タイトル【今から始めるCocoaプログラミング】最初のアプリケーション(4)線で結びクラスを生成<続き>カテゴリーProjectBuilder/Interface Builder, 今から始めるCocoaプログラミング
作成日2000/12/19 10:42:38作成者新居雅行
ここで、デバッガを使いながら、プログラムの中での動作を検討していきたい。いろいろ作業をする前に、まず、Javaのデバッガを使えるように設定を確認してもらいたい。デバッガの種類はプロジェクトの設定で行なう。設定の確認はいろいろな方法があるが、ここではまず左側のファイル一覧の右にあるTargetsというタブを選択して、ターゲット設定を左側に項目として出した。そして、ここでは1つだけあるMyFirstCocoaというターゲットを選択すると、右側にはプロジェクトの設定が表示される。Executablesというタブを選択し、さらにDebubberというタブを選択し、表示されるJava Debubberのラジオボタンを選択しておく。特にOKなどのボタンはなく、ラジオボタンを選択するだけで設定は行なわれる。

◇デバッガをJava Debuggerを使用するに設定する
 

ここでソースを見てみよう。
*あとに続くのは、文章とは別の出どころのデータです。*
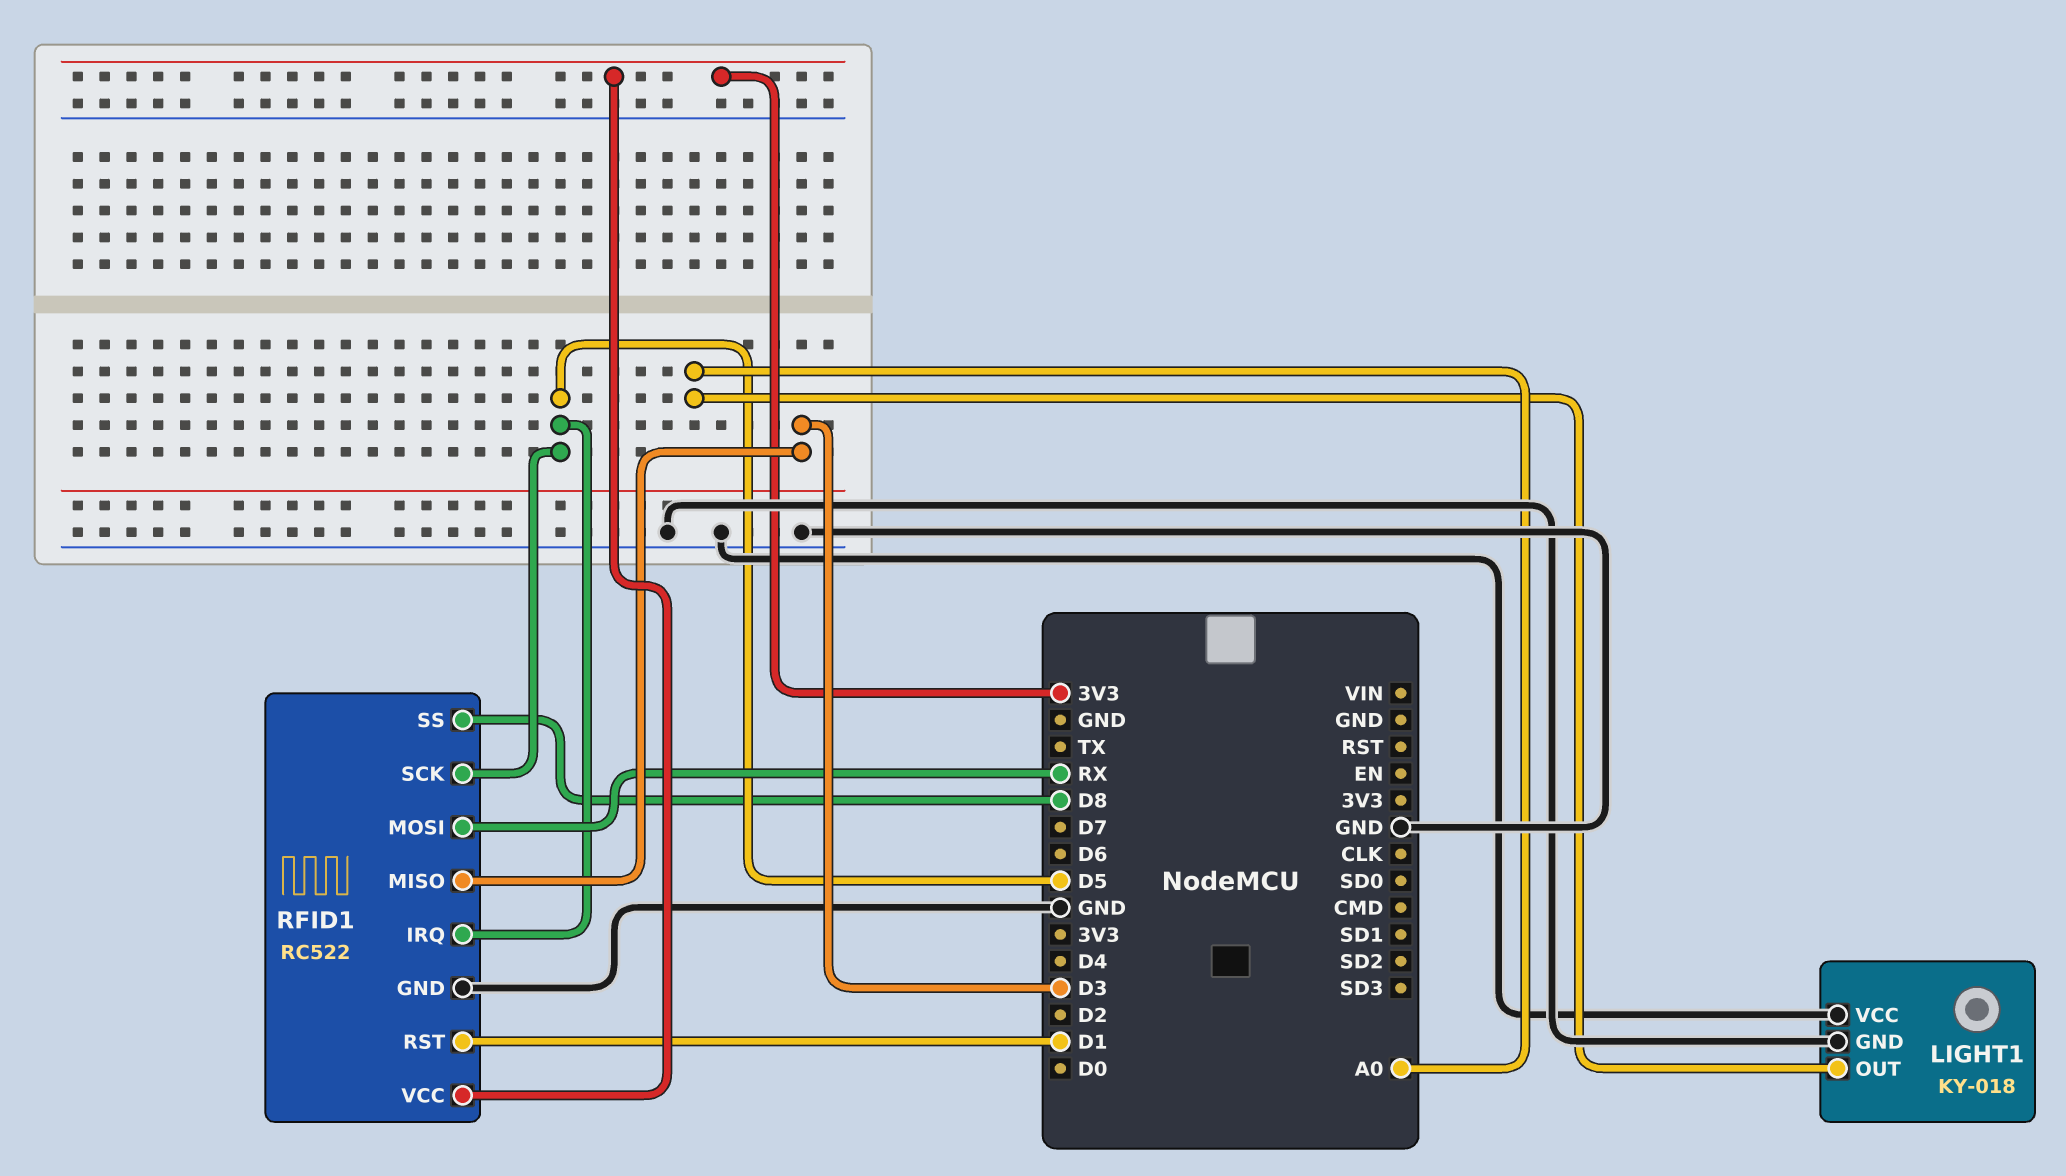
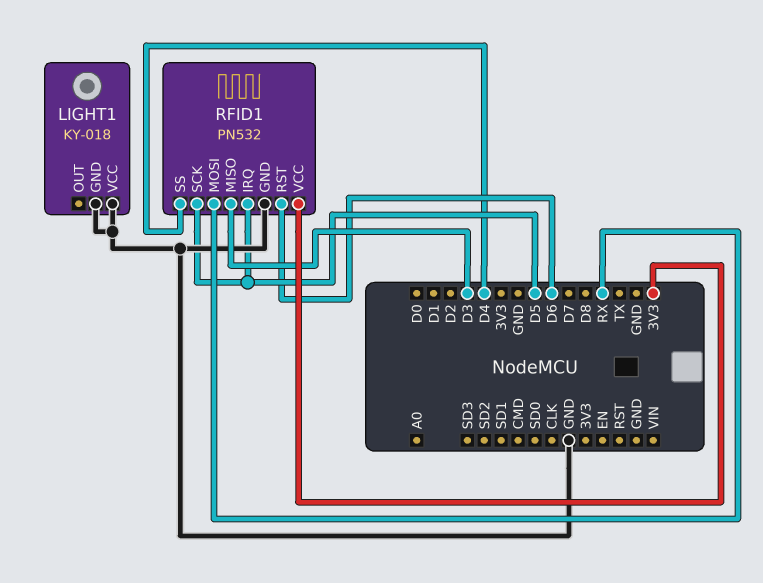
LIGHT1 pin OUT: A0 -> none
RFID1: RC522 -> PN532
RFID1 pin RST: D1 -> D6
RFID1 pin SS: D8 -> D4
Project Builderの左側の表示をFilesにして、新たに作ったMyWindowController.javaを参照してみる。Outletがインスタンス変数、Actionがメソッドになっているのがすぐに分かるだろう。importしているのは、Cocoaのライブラリだ。後はJavaを知っている人にはすぐに判読できるプログラムだ。
このプログラムで、ボタンをクリックして呼び出されるclickButtonメソッドに、図にあるよう、printlnを含むステートメントを3行追加する。Outletに相当するObject型のインスタンス変数がいったい何ものなのかを調べるということをしたいわけだ。ちょっと大雑把なプログラムだが、結果オーライだ。これで、とりあえずConsoleに、オブジェクトの型が表示されるので、その結果を参照することにしたい。また、プログラムリストのいちばん左側に楔が見えているが、これはブレークポイントをします。この部分をクリックすることでブレークポイントを設定できる。

◇clickButtonに3行加える
 

では、実際に実行といきたいところだが、ここではまずカナヅチアイコンをクリックして、ビルドを行なう。このとき、保存していないファイルがあると次の図のように警告を出すので、Save Allボタンをクリックすればいいのだが、Interface Builder側で保存がなされていない場合にも、きちんと警告を出す。Interface Builder側でも通常の文書と同じように保存をしておかないといけないのである。

◇保存していないファイルがあると、警告を出す
 

ビルドを行なった後は、Project Builderのウインドウの上部に4つ並んでいるボタンのうち、デバッグ実行を示すスプレー缶ボタンをクリックする。すると、プログラムが実行し、新たにアプリケーションが起動して、そしてウインドウが表示される。さっそく、ボタンをクリックすると、さきほどブレークポイントで指定した箇所で実行がストップする。図では、最後のprintlnを実行するために、さらに1ステップ進んでみた。DebugメニューからStep Over(Command+shift+O)などのステップ動作があるが、メニューやキー操作以外に、ウインドウの右に表示されるボタンを利用してもステップ動作は可能だ。

◇ブレークポイントでストップしたところからさらに1ステップ進んだところ
 

ここで、右側の中段に、変数の値を表示するペインがある。そこで、階層表示を行なうと、This、つまり、MyWindowControllerそのもののインスタンス変数が下位の項目になるのだ。ここで、Interface Builderで結合していないOutletに対応するTextField2とTextField3については、nullになっている。つまり線で結んでいないOutletはとりあえず何も機能していないと考えることができる。
上部のConsole表示には、printlnでオブジェクト値をそのまま表示させてみた結果が表示されている。変数値、あるいはConsole出力によると、MyWindowControllerクラスのTextField1というインスタンス変数は、実は型としてはNSTextFieldになっている(このクラスのフルパスは、変数値で参照できる)。プログラム上は、Object型ではあるが、これはオブジェクトのジョーカーみたいなもので、どんな型でも扱えるようにするための措置と思えばよいだろう。そして、実態はNSTextFieldである。これは、Cocoaライブラリ、正確にはAppKitの中で定義されたユーザインタフェースコンポーネントである。
いずれにしても、Interface Builderで、クラスのOutletとコントロールを結び付けると、そのクラスの中ではOutletに対応したインスタンス変数が、ウインドウ上のコントロールを参照する。つまり、クラスの中で、ウインドウの中にあるコントロールを処理できるのである。コントロールをクラスの中に呼び込んでいると思ってもいいだろう。Interface Builderでの設定がプログラムの動作につながっている。

ここで、Cocoaのライブラリに明るくない人は、思わずフリーズするだろう。NSTextFieldって何やねん?? そこで次回は、ドキュメントを参照して、NSTextFieldの使い方に迫ってみたい。